Tarefa: Copie, sem alterar nada, tudo o que vai de "Por essa razão, a" até "ela tem razão." no texto sobre o bairro de Aparecida.

Texto de origem:
•••••

O nome do bairro é uma homenagem à Nossa Senhora de Aparecida, aquela mesma que numa demonstração de intolerância religiosa, foi chutada num programa de TV pelo imbecil do “bispo” Von Helder. Imbecil, beócio ou nefelibata? Por que escolheu para chutar logo a “pretinha” padroeira do Brasil? Por que não escolheu – o que seria também grave - Nossa Senhora de Lourdes, loura e de olhos azuis? O “bispo” deve ser, além disso, racista. Ele não chutou uma imagem. Chutou um símbolo. Chutou a todos nós.
O chute deu mais força para o bairro comemorar, na semana passada, a festa de sua padroeira, que lhe deu o nome, que antes era bairro dos Tocos. Eu escrevi bairro e já me arrependi. Aparecida é muito mais do que um bairro. É uma tribo que não foi ainda exterminada, apesar das miçangas, espelhinhos, doenças e bugigangas trazidos pela Zona Franca de Manaus.
Por essa razão, a minha amiga Freida Bittencourt, filósofa, costuma dizer com muita propriedade: “O bairro de Aparecida é um caso antropológico”: ninguém entende o que acontece ali se não usar o modelo de estrutura de parentesco do Lévi-Strauss”. Parece que ela tem razão.
Durante algumas décadas, os casamentos eram endogâmicos. Os moradores do bairro só podiam namorar e casar entre si. Ninguém de fora podia entrar. Os forasteiros que violavam esta regra básica recebiam severas sanções. Eu mesmo vi muito “bucheiro” do bairro de São Raimundo levar surras homéricas pela ousadia de atravessar o igarapé para vir buscar namorada do lado de cá. Tá pensando o quê? Aparecida não é lata de graxa para qualquer um meter o dedo e se lambuzar.
Os guerreiros adolescentes da tribo de Aparecida faziam periodicamente incursões predatórias em outros arraiais. Os alvos prediletos eram os inimigos mortais: os “bucheiros”. Deus sabia o que estava fazendo quando dividiu os dois bairros, cortando-os com um igarapé. Às vezes, na época das quermesses em outros bairros, as hordas invadiam também a Matinha e o Educandos.

•••••

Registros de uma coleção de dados

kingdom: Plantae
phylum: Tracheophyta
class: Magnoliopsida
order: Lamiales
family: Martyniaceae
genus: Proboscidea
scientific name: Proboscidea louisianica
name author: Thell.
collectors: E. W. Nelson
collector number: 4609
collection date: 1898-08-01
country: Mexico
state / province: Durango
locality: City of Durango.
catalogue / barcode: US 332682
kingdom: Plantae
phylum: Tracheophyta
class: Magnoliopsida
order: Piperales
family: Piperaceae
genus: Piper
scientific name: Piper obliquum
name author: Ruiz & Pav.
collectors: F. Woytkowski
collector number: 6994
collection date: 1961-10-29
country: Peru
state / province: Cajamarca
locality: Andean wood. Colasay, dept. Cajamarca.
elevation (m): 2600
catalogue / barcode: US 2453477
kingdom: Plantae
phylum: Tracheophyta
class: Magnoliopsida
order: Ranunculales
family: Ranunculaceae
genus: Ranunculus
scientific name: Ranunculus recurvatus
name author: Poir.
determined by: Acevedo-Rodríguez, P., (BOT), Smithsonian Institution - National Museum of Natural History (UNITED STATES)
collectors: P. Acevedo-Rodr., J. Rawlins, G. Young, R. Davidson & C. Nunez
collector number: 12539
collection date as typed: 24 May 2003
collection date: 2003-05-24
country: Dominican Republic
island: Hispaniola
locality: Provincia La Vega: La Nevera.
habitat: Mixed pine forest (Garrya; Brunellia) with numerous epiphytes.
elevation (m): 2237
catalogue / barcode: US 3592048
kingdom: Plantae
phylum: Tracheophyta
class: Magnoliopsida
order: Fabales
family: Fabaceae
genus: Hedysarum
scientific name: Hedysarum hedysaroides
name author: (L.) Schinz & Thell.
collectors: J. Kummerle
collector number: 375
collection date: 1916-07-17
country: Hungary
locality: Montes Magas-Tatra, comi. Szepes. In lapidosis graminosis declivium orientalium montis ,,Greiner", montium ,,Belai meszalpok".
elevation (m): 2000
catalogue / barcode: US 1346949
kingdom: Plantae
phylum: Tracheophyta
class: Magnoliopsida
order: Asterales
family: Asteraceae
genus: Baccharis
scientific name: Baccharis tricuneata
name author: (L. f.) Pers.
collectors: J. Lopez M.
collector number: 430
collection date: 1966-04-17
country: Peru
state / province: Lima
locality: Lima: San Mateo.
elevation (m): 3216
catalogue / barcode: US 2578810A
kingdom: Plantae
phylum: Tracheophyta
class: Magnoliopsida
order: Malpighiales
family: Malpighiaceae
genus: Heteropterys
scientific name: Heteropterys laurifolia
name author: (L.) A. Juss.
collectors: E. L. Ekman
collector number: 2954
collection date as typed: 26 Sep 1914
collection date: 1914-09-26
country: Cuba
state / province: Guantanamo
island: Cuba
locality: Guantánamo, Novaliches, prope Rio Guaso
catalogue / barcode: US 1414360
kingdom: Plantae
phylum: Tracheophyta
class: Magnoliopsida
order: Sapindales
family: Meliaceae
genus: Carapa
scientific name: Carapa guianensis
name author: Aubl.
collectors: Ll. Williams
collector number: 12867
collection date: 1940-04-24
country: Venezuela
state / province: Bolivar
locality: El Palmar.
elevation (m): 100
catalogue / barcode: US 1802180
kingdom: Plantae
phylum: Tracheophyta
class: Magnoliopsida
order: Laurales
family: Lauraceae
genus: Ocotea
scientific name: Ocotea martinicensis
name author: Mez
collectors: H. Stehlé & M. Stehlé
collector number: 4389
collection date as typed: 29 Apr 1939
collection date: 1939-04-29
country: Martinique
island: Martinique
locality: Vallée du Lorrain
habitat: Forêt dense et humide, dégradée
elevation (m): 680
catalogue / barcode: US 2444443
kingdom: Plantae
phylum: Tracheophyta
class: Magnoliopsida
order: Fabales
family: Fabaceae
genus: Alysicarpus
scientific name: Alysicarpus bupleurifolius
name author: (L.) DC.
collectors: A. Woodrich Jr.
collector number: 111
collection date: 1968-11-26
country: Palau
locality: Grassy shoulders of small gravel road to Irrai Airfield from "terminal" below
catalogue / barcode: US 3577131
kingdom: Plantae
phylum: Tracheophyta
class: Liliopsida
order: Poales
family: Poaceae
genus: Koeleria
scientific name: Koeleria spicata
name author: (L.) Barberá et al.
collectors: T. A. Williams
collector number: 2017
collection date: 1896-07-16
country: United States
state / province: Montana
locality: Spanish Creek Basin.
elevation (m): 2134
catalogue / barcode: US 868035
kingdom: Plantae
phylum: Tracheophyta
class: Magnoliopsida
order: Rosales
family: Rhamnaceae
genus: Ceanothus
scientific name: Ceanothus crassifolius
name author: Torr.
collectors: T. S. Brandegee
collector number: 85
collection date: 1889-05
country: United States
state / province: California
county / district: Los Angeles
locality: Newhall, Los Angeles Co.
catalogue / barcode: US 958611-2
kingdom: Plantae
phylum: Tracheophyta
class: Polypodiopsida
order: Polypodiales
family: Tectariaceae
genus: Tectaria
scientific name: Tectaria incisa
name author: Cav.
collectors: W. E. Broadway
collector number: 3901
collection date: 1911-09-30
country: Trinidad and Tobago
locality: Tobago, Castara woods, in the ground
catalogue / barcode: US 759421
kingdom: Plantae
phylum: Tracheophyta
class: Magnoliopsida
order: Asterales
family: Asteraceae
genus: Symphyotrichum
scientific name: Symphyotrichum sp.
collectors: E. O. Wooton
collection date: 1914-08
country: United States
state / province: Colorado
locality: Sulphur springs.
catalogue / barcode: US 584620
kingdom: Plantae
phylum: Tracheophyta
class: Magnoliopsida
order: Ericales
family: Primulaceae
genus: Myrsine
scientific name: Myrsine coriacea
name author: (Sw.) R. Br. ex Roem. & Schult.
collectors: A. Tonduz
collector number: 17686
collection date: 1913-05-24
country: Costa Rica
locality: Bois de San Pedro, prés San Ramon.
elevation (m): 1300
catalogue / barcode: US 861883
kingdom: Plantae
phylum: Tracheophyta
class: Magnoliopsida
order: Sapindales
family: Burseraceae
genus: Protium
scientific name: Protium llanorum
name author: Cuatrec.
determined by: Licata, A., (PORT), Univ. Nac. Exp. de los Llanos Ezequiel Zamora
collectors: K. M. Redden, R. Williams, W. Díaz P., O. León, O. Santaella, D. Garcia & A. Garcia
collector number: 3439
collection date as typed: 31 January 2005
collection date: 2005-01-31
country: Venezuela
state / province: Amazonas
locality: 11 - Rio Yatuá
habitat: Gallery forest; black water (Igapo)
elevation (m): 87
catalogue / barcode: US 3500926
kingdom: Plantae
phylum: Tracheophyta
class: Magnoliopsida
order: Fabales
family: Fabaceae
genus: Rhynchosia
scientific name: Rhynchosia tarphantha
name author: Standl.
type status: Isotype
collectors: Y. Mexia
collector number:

•••••

Resposta:
Por essa razão, a minha amiga Freida Bittencourt, filósofa, costuma dizer com muita propriedade: “O bairro de Aparecida é um caso antropológico”: ninguém entende o que acontece ali se não usar o modelo de estrutura de parentesco do Lévi-Strauss”. Parece que ela tem razão.